==== DATA TO PROCESS

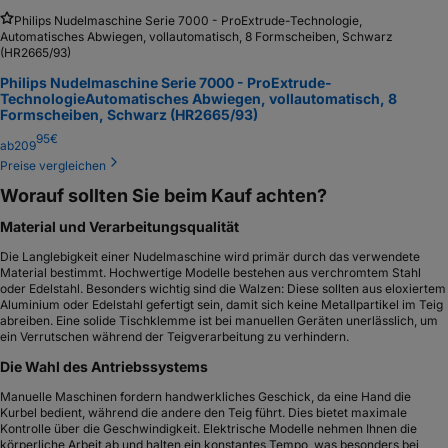
Die Wahl des Antriebssystems
Vielseitigkeit und Formate
Welches Modell passt zu Ihnen?
Einsteiger: Die klassische Handkurbel-Maschine
Mittelklasse: Elektrische Unterstützung
Premium: Pasta-Vollautomaten
Häufig gestellte Fragen
Empfohlene Nudelmaschinen Kaufberatung 2026
Inhaltsverzeichnis
Inhalt
Nudelmaschinen im Vergleich: Unsere Empfehlungen
Worauf sollten Sie beim Kauf achten?
Material und Verarbeitungsqualität
Die Wahl des Antriebssystems
Vielseitigkeit und Formate
Welches Modell passt zu Ihnen?
Einsteiger: Die klassische Handkurbel-Maschine
Mittelklasse: Elektrische Unterstützung
Premium: Pasta-Vollautomaten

========

### WHAT IS REQUIRED
Write the lines above out again exactly, without any of their pictures.

### SOLUTION
Die Wahl des Antriebssystems
Vielseitigkeit und Formate
Welches Modell passt zu Ihnen?
Einsteiger: Die klassische Handkurbel-Maschine
Mittelklasse: Elektrische Unterstützung
Premium: Pasta-Vollautomaten
Häufig gestellte Fragen
Empfohlene Nudelmaschinen Kaufberatung 2026
Inhaltsverzeichnis
Inhalt
Nudelmaschinen im Vergleich: Unsere Empfehlungen
Worauf sollten Sie beim Kauf achten?
Material und Verarbeitungsqualität
Die Wahl des Antriebssystems
Vielseitigkeit und Formate
Welches Modell passt zu Ihnen?
Einsteiger: Die klassische Handkurbel-Maschine
Mittelklasse: Elektrische Unterstützung
Premium: Pasta-Vollautomaten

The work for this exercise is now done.